The local dock monkey says they are poisonious to eat, I call bullshit.

What say you?


----------



## eaglesfanguy

Bullshizzz is correct!.
That there is a saltwater Hardhead catfish. 
Actually good eating! There spines can inflict a nasty puncture.. No more or less then any sharp object.
Clean em like any fresh water cat .. and deep fry.. very good eating.


Not much meat on em.. but what ya get is white and delicious!


----------



## repair5343

They are good to eat BUT if you get spiked your in for a lot of pain.
It happened to me I sucked as much poison as I could the pain got so bad I started to tear but it went away in about an hour.


----------



## Rockfish1

SeaSlut said:


> The local dock monkey says they are poisonious to eat,
> What say you?


he's prolly hoping you go to throw it back and he'll want it for "crab bait"...
then get it home and it'll be back strokin through the grease...


----------



## SmoothLures

Naw, they're fine. Every now and then when I take someone after freshwater catfish they say they're poisonous. It hurts if you get stuck by the fins, but no more so then getting stuck by something of the same size, IMO.


----------



## eaglesfanguy

See, you got Hornsquabbled.. there a simple catfish...


which amazes me.. cause most folks round here hate em so much they just slaughter em.. with that thought that there poiseness.. and waste em.
there fun to catch , not a glamorous species, but an important one.
they should be released or eaten... 
I like em alot more then freshwater catfish!


----------



## emanuel

The sailcats are better to eat than the hardhead you have there, from what I've heard.
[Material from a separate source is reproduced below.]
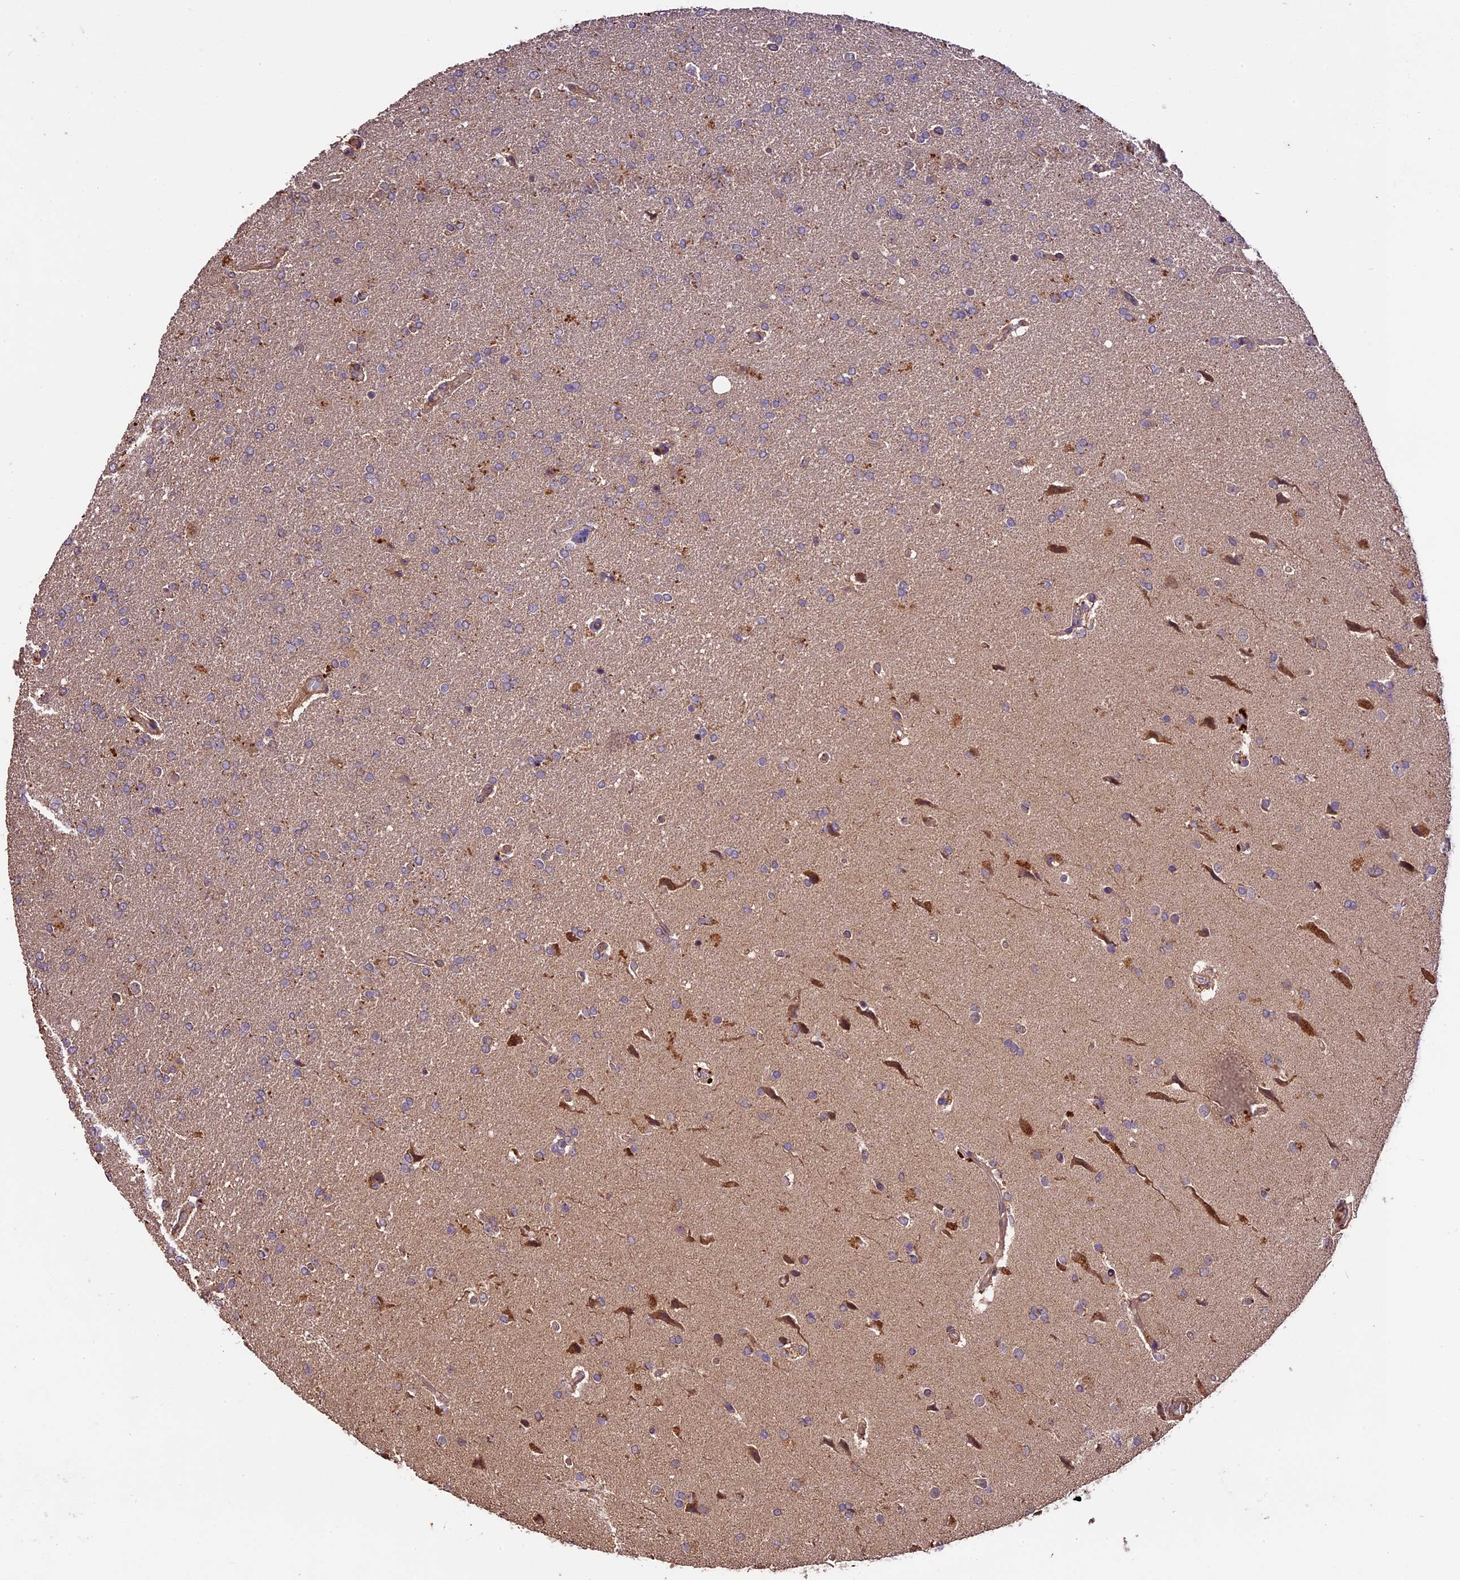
{"staining": {"intensity": "weak", "quantity": "<25%", "location": "cytoplasmic/membranous"}, "tissue": "glioma", "cell_type": "Tumor cells", "image_type": "cancer", "snomed": [{"axis": "morphology", "description": "Glioma, malignant, High grade"}, {"axis": "topography", "description": "Brain"}], "caption": "Protein analysis of malignant glioma (high-grade) reveals no significant positivity in tumor cells. (IHC, brightfield microscopy, high magnification).", "gene": "CRLF1", "patient": {"sex": "male", "age": 72}}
Then again, I have never eaten catfish in my life so I couldn't tell you which one tastes better.


----------



## eaglesfanguy

Ive eaten both side by side . and i like the hardhead better.. mainly because the flesh is more firm, the sailcats seems a little mushy.. plus ive seen alot of worms in sails.. never in a hardhead.


----------



## mwhuffman

emanuel said:


> The sailcats are better to eat than the hardhead you have there, from what I've heard.



In my experience, hardheads are not good to eat. I've caught freshwater cats for years and enjoyed eating them, so imagine my delight when I found the ocean was full of catfish which looked just like channel cats back home. After catching a nice mess of said saltwater cats, I cleaned 'em and prepared them just like I do the freshies. Everyone of those hardheads tasted like shite. I've heard the gafftops taste better, but I don't have the stomach to try that experiment again. As for the getting stuck with the spines, rub some of the slime off the fish's body on the puncture wound. It has a pain-killing component of some kind and will ease the pain somewhat. If you're allergic, that's another story. My brother got stuck in the finger and his hand swelled so badly, they had to cut off his wedding ring in the ER. He was very sick with a fever for a day or two.


----------



## emanuel

I know people who keep sailcats every chance they get. I'll eat one if they cook it for me.


----------